Simulations¶
Extremely naive simulation functions to generate genotype data for illustration of other features in the anhima package.
- anhima.sim.simulate_biallelic_genotypes(n_variants, n_samples, af_dist, p_missing=0.1, ploidy=2)[source]¶
Simulate genotypes at biallelic variants for a population in Hardy-Weinberg equilibrium
Parameters: n_variants : int
The number of variants.
n_samples : int
The number of samples.
af_dist : frozen continuous random variable
The distribution of allele frequencies.
p_missing : float, optional
The fraction of missing genotype calls.
ploidy : int, optional
The sample ploidy.
Returns: genotypes : ndarray, int8
An array of shape (n_variants, n_samples, ploidy) where each element of the array is an integer corresponding to an allele index (-1 = missing, 0 = reference allele, 1 = alternate allele).

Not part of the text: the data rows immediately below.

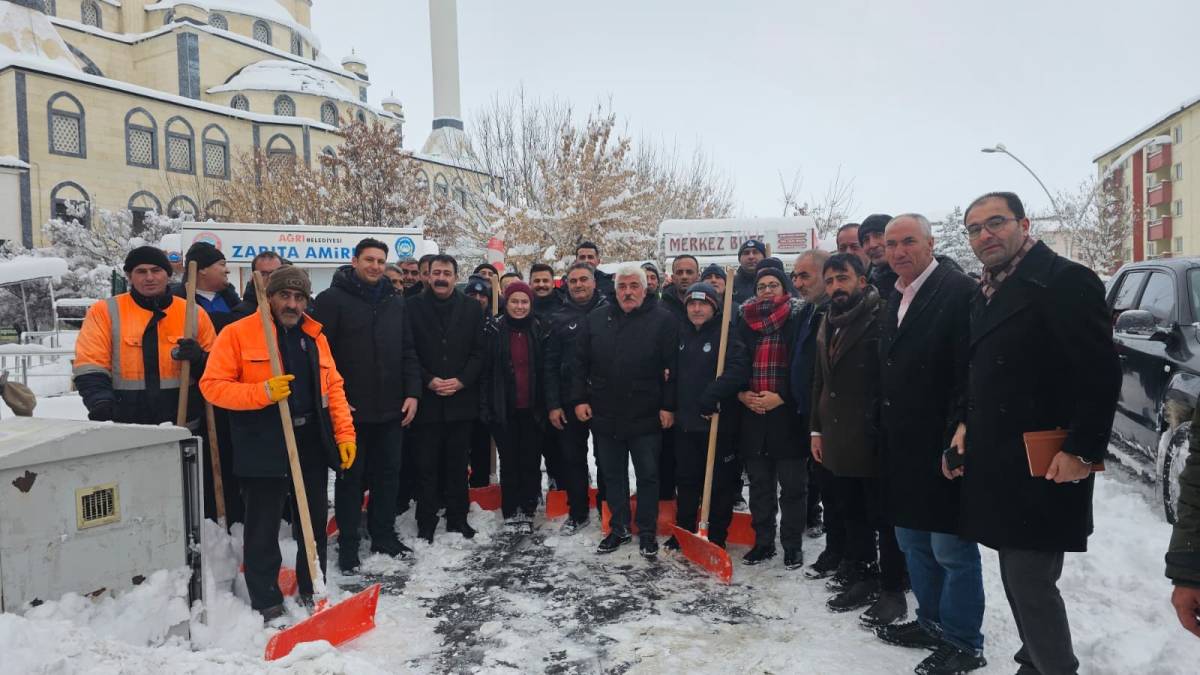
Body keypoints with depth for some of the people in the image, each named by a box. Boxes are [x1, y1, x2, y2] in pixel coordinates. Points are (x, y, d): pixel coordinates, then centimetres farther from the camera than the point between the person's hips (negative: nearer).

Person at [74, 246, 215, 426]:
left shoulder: (193, 313, 6)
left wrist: (199, 358, -13)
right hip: (124, 432, -2)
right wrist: (101, 403, -23)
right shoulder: (105, 311, 1)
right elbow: (90, 367, -5)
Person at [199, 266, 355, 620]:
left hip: (313, 445, 5)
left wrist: (345, 434, 3)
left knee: (315, 523, 14)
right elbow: (212, 385, -8)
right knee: (263, 529, 5)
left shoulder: (315, 336, 12)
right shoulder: (238, 333, -4)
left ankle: (312, 592, 29)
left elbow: (333, 387, 11)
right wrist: (263, 392, -21)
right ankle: (266, 603, 19)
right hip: (263, 449, -5)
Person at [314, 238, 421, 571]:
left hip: (391, 408, 5)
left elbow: (408, 352, 13)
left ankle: (384, 536, 28)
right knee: (351, 476, 6)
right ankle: (348, 544, 17)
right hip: (350, 408, -5)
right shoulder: (332, 300, -6)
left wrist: (412, 392, 4)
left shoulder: (395, 302, 11)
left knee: (389, 473, 13)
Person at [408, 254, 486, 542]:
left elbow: (479, 351, 3)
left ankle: (457, 518, 22)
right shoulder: (414, 307, 1)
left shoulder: (472, 308, 6)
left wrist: (461, 380, -9)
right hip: (427, 400, -1)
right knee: (427, 465, 3)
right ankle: (426, 524, 14)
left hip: (462, 399, 2)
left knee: (458, 463, 10)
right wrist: (428, 380, -12)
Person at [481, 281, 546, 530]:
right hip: (504, 409, -1)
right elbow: (485, 371, -2)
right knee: (509, 461, 5)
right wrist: (486, 406, -7)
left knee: (531, 461, 5)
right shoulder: (494, 331, 0)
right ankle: (510, 512, 17)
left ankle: (527, 512, 18)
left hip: (532, 409, 1)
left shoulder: (539, 331, 5)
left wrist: (547, 404, 1)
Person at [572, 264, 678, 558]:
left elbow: (672, 368, -6)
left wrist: (668, 406, -9)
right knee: (612, 476, 14)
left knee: (648, 476, 8)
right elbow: (580, 364, 8)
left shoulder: (663, 322, -4)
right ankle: (618, 528, 29)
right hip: (605, 417, 3)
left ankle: (647, 533, 22)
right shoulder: (595, 320, 5)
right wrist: (579, 399, 2)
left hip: (646, 418, -3)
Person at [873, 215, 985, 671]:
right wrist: (884, 435, 14)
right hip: (901, 447, 9)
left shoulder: (958, 290, -12)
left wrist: (962, 428, -23)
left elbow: (971, 368, -19)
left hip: (941, 446, -8)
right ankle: (931, 624, 36)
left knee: (951, 548, 3)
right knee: (914, 542, 19)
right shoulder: (893, 301, 13)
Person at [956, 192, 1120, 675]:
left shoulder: (1064, 281, -11)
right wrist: (966, 431, 10)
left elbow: (1100, 374, -16)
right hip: (998, 467, 8)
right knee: (1019, 578, 17)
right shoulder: (985, 294, 14)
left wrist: (1083, 452, -19)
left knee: (1030, 583, -4)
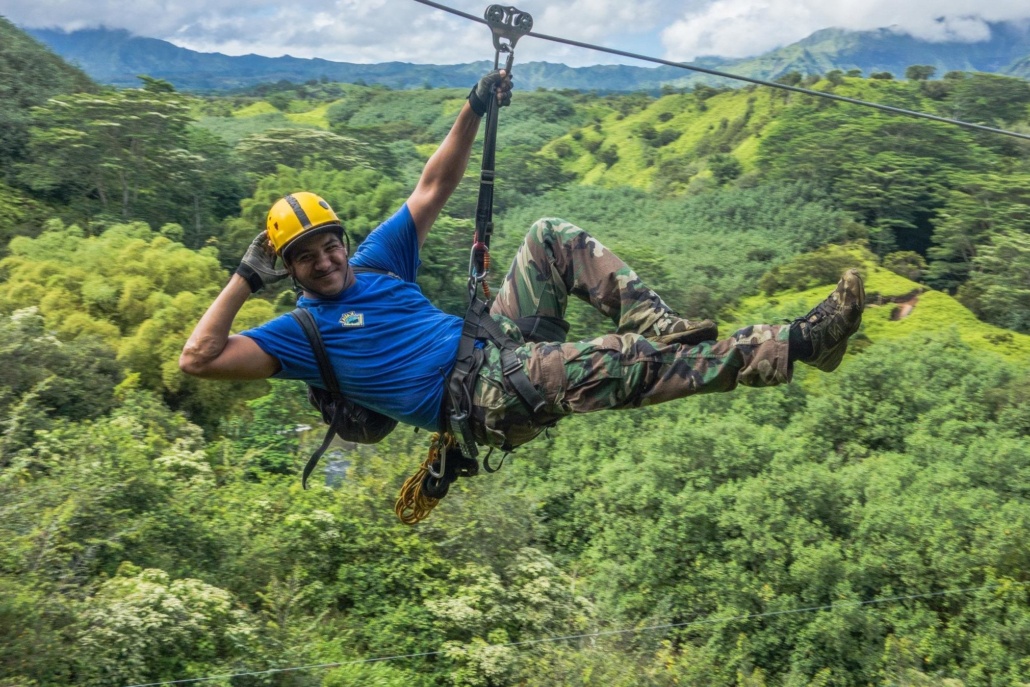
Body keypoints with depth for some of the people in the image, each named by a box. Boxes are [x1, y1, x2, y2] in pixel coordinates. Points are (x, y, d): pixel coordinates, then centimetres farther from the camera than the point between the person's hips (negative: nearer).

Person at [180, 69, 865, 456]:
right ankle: (803, 341, -28)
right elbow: (198, 359, -5)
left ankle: (662, 326, -18)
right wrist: (245, 280, -7)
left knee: (552, 237, -7)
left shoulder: (376, 260, 19)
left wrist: (473, 111, 11)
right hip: (484, 401, -7)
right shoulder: (301, 331, 4)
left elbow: (432, 190, 20)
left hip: (496, 344, 8)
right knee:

- anhima.sim.simulate_genotypes_with_ld(n_variants, n_samples, correlation=0.2)[source]¶
A very simple function to simulate a set of genotypes, where variants are in some degree of linkage disequilibrium with their neighbours.
Parameters: n_variants : int
The number of variants to simulate data for.
n_samples : int
The number of individuals to simulate data for.
correlation : float, optional
The fraction of samples to copy genotypes between neighbouring variants.
Returns: gn : ndarray, int8
A 2-dimensional array of shape (n_variants, n_samples) where each element is a genotype call coded as a single integer counting the number of non-reference alleles.
Simulate relatedness by randomly copying genotypes between individuals.
Parameters: genotypes : array_like
An array of shape (n_variants, n_samples, ploidy) where each element of the array is an integer corresponding to an allele index (-1 = missing, 0 = reference allele, 1 = first alternate allele, 2 = second alternate allele, etc.).
relatedness : float, optional
Fraction of variants to copy genotypes for.
n_iter : int, optional
Number of times to randomly copy genotypes between individuals.
copy : bool, optional
If False, modify genotypes in place.
Returns: genotypes : ndarray, shape (n_variants, n_samples, ploidy)
The input genotype array but with relatedness simulated.